In a word, maybe. For some estate planning and Elder Law firms, just dipping a toe into the social media ocean is more than the firm can culturally manage. The idea of paying for social media makes some attorneys distinctly uncomfortable. Our experience has always been that discomfort is a direct result of not having enough data to make an informed decision. If you’re open to the idea of paid social media, and if your firm is comfortable with an active digital marketing strategy, there are a lot of reasons to give it a try.

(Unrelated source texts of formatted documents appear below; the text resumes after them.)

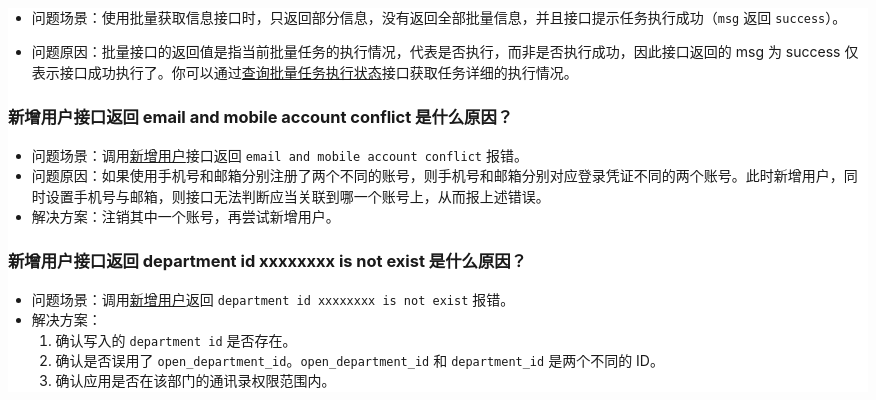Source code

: - 问题场景：使用批量获取信息接口时，只返回部分信息，没有返回全部批量信息，并且接口提示任务执行成功（`msg` 返回 `success`）。

- 问题原因：批量接口的返回值是指当前批量任务的执行情况，代表是否执行，而非是否执行成功，因此接口返回的 msg 为 success 仅表示接口成功执行了。你可以通过[查询批量任务执行状态](https://open.feishu.cn/document/ukTMukTMukTM/uUDOwUjL1gDM14SN4ATN)接口获取任务详细的执行情况。

### 新增用户接口返回 email and mobile account conflict 是什么原因？

- 问题场景：调用[新增用户](https://open.feishu.cn/document/ukTMukTMukTM/uMzNz4yM3MjLzczM)接口返回 `email and mobile account conflict` 报错。
- 问题原因：如果使用手机号和邮箱分别注册了两个不同的账号，则手机号和邮箱分别对应登录凭证不同的两个账号。此时新增用户，同时设置手机号与邮箱，则接口无法判断应当关联到哪一个账号上，从而报上述错误。
- 解决方案：注销其中一个账号，再尝试新增用户。

### 新增用户接口返回 department id xxxxxxxx is not exist 是什么原因？

- 问题场景：调用[新增用户](https://open.feishu.cn/document/ukTMukTMukTM/uMzNz4yM3MjLzczM)返回 `department id xxxxxxxx is not exist` 报错。
- 解决方案：
	1. 确认写入的 `department id` 是否存在。
	2. 确认是否误用了 `open_department_id`。`open_department_id` 和 `department_id` 是两个不同的 ID。
	3. 确认应用是否在该部门的通讯录权限范围内。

AdWords gives your practice a higher level of online visibility. AdWords is Google’s very own advertising system. In the world of PPC—Pay Per Click—an AdWords campaign is a well-established and well-regarded digital marketing tool. AdWords lets you create an ad based on keywords that are specific to your geographic local and practice areas. You can be extremely targeted, and you also control your monthly budget. You decide in advance how much you want to spend per click, and once your campaign hits that number, it is automatically turned off.
AdWords also allows you to turn campaigns on and off easily, so that if you are going to be away on vacation, for instance, and you don’t want a lot going on while you are away, just pause the campaign or modify the display time to minimize ads.
Paid social is faster than organic SEO, but you need both. It takes time for a new site to find its digital feet while paid campaigns go live once they are created and approved. For PPC to succeed, you’ll need an optimized website with strong quality scores (how Google measures your quality and relevance of your content), which has an impact on your cost per click (CPC). It’s another way that Google reinforces it’s very clear message: your site has to be relevant and the user experience has to be positive.
What if I get into a bidding war? Certain areas of the law are very competitive. Medical malpractice, personal injury and matrimonial practices have been using PPC for a long time, and the costs per click can be very high. Estate planning and Elder Law are relatively new entries to the PPC world, so costs are more manageable. You won’t get into a bidding war. You tell Google AdWords what your limit is per click, and Google provides guidance on the bid amount based on your budget.
Do consumers know the difference? As marketers, we see the difference immediately. The little word “Ad” that appears to the left of a Google Ad makes it very clear that the ads are different than organic search. But most consumers don’t seem to notice–otherwise we don’t think Google AdWords would be as powerful as it is.